■ WHAT YOU SHOULD DO ■
State how many lines in the records contain the string "Morisset". Reply with the number alone.

-- Start SUPPLIED DATA --

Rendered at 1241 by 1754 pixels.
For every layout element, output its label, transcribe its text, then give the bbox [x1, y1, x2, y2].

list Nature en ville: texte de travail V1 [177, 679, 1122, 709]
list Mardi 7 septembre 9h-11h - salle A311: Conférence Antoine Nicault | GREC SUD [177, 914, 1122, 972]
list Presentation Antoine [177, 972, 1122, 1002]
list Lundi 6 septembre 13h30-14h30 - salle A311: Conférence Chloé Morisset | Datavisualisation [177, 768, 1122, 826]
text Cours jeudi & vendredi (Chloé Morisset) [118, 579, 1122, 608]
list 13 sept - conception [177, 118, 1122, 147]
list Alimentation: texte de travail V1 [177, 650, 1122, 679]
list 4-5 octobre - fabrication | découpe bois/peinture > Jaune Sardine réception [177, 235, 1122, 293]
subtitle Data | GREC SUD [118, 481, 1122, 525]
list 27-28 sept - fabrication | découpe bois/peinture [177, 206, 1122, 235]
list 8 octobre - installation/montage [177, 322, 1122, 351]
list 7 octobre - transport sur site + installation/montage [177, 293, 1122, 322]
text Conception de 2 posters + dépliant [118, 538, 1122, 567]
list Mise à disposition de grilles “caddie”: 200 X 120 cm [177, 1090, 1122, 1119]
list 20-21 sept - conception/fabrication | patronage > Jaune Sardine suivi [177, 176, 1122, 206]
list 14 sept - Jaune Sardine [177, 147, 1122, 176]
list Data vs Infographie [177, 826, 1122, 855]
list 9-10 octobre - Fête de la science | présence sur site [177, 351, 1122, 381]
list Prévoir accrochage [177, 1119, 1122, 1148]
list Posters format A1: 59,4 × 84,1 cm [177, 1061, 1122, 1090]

-- End SUPPLIED DATA --

■ RESULT ■
2